▸ **Data for the task**:
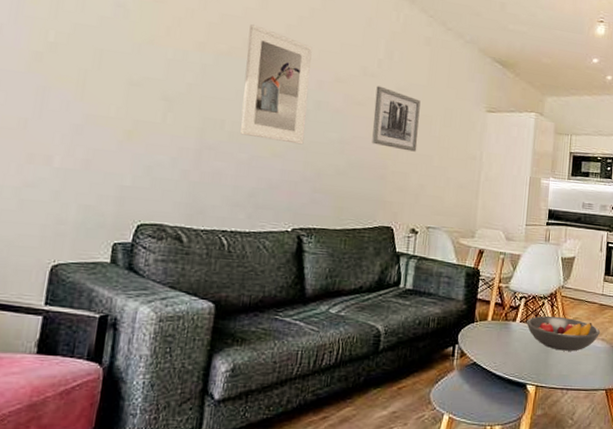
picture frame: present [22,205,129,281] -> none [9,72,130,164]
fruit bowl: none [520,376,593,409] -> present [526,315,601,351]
* * *
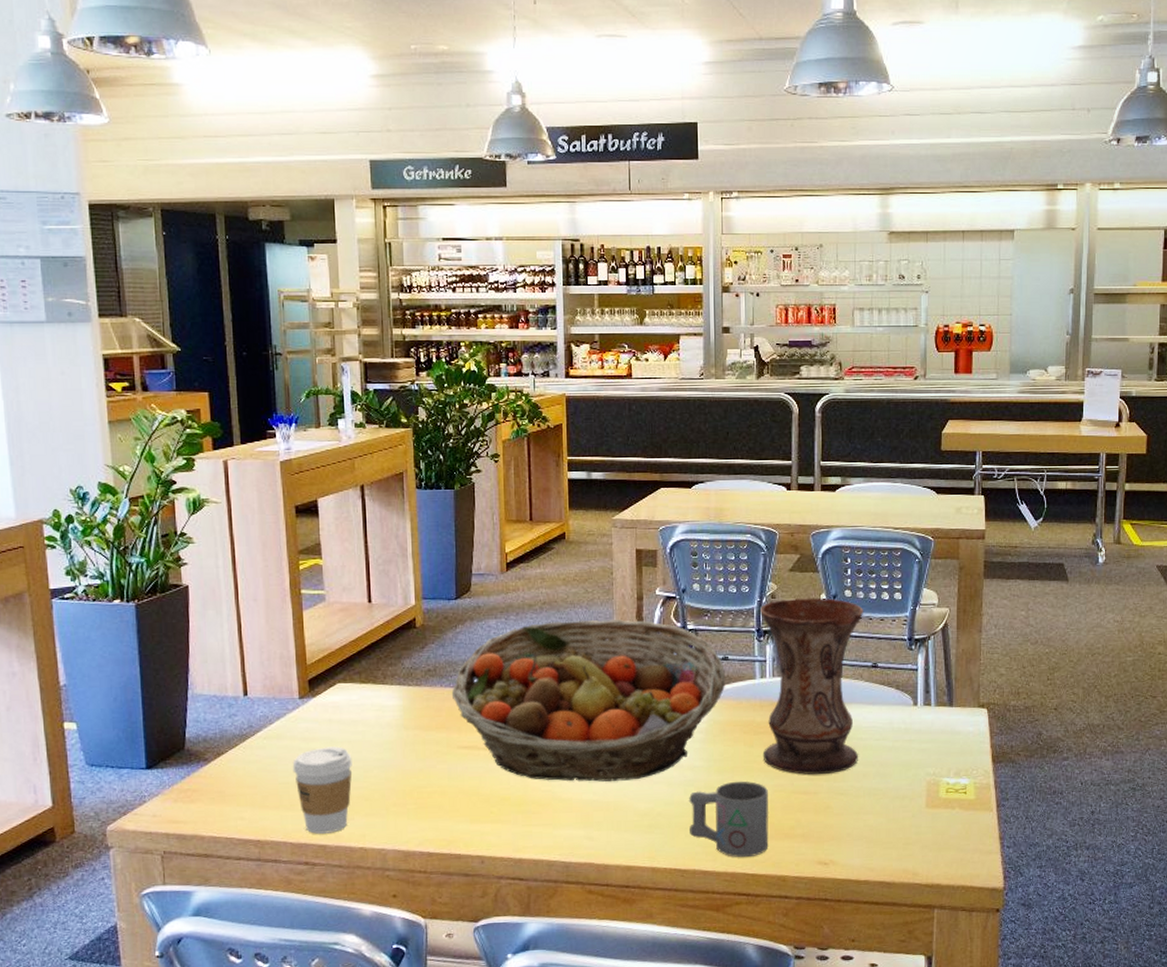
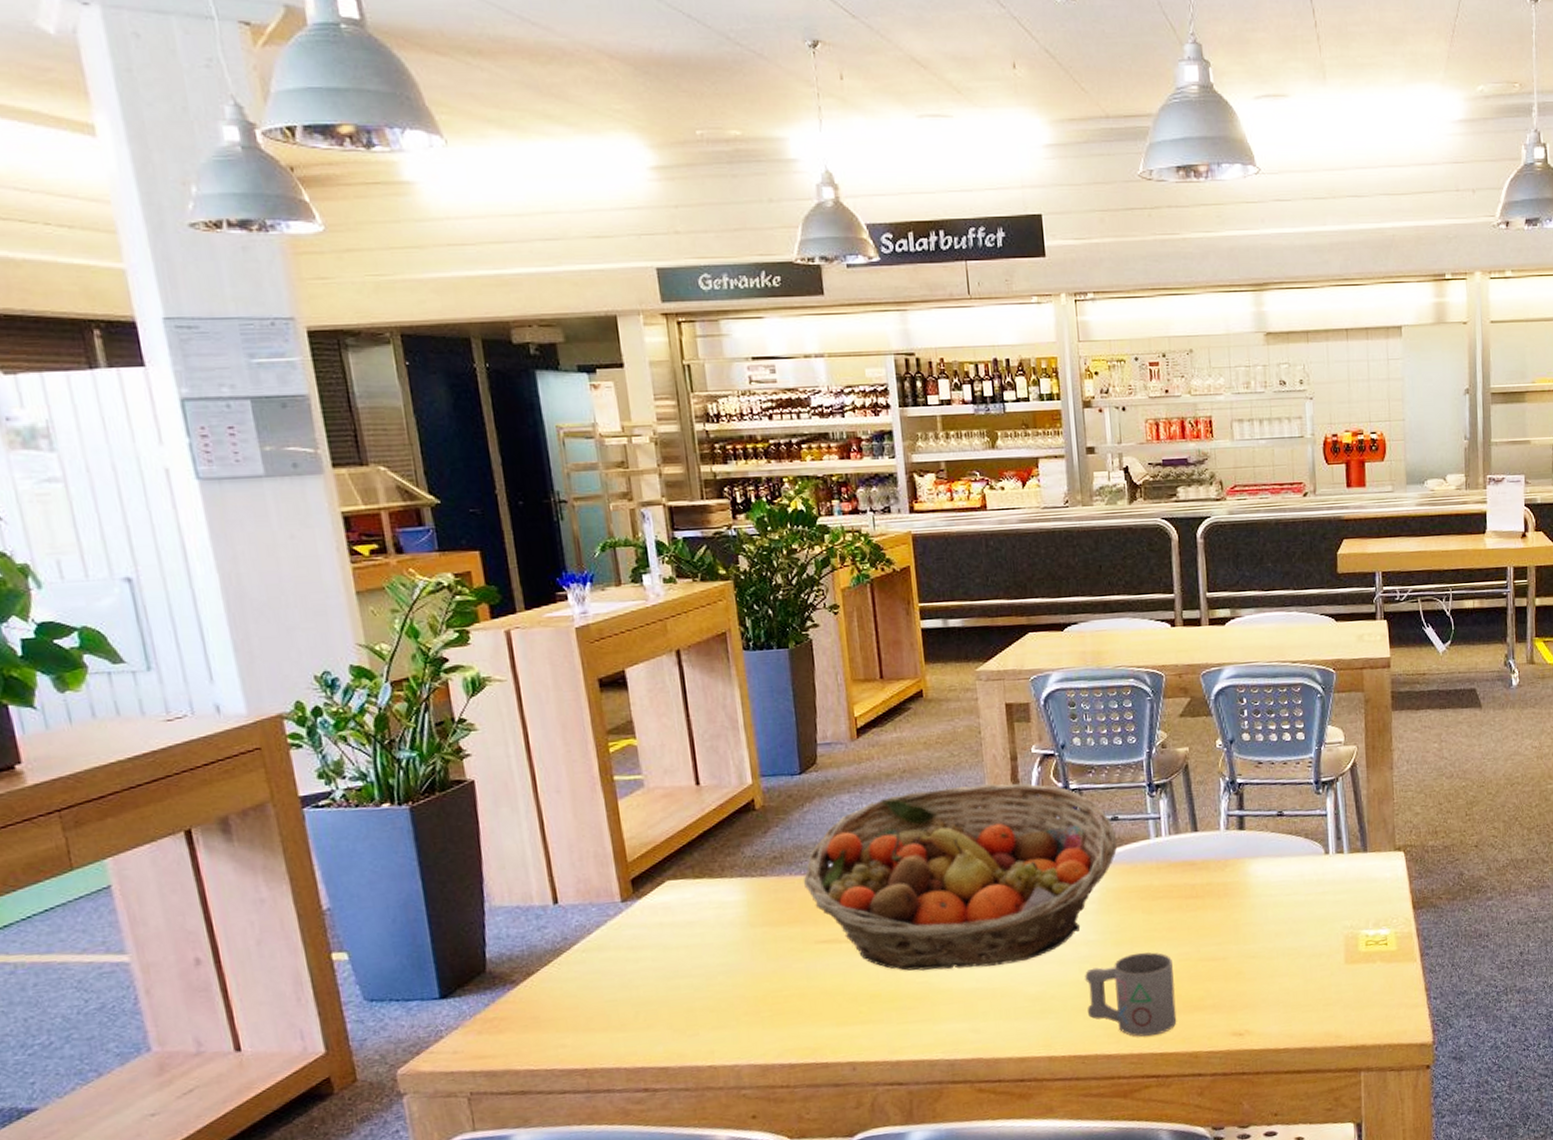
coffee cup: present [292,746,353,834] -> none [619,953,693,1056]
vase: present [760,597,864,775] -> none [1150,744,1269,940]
* * *
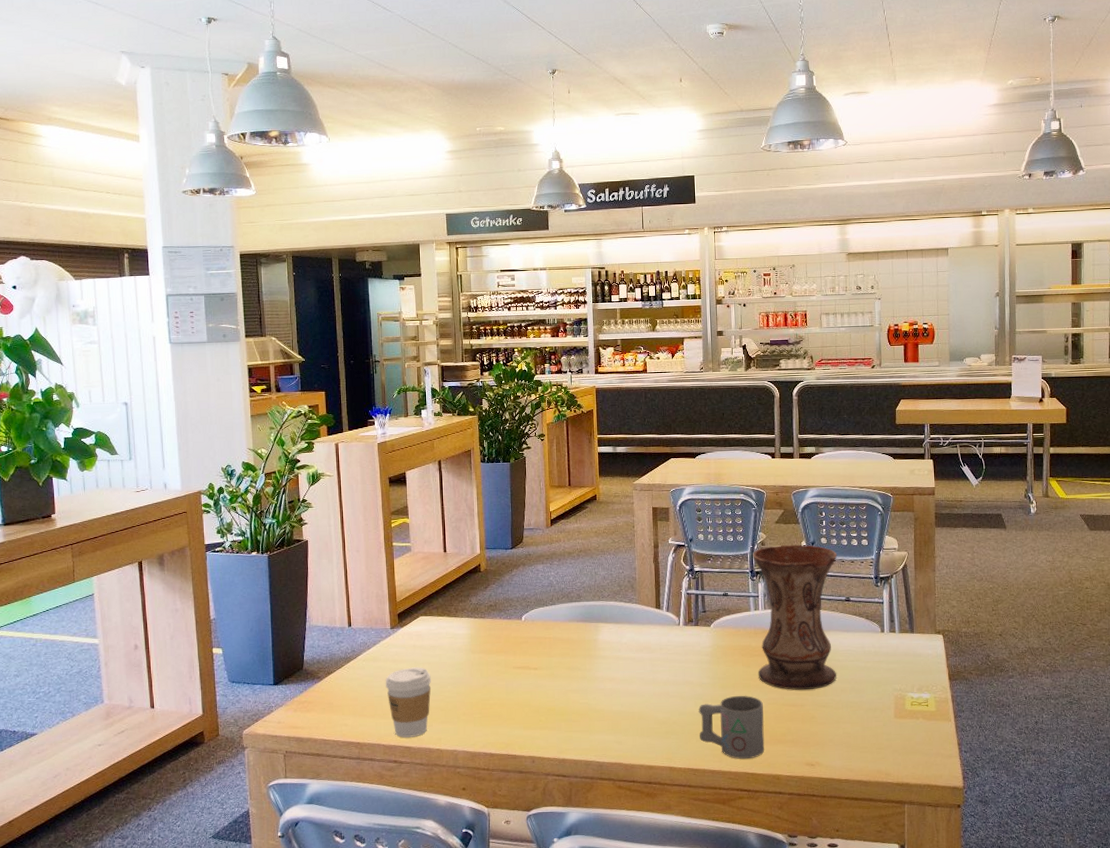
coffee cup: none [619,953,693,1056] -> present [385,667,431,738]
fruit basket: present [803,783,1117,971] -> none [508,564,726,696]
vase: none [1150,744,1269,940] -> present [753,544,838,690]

▸ **Task statement**: Retype exactly the span of lines from the one with "coffee cup: none" through the one with "vase: none [1150,744,1269,940]"; include both ends and omit the rest of the material.

▸ **Response to the task**:
coffee cup: none [619,953,693,1056] -> present [385,667,431,738]
fruit basket: present [803,783,1117,971] -> none [508,564,726,696]
vase: none [1150,744,1269,940] -> present [753,544,838,690]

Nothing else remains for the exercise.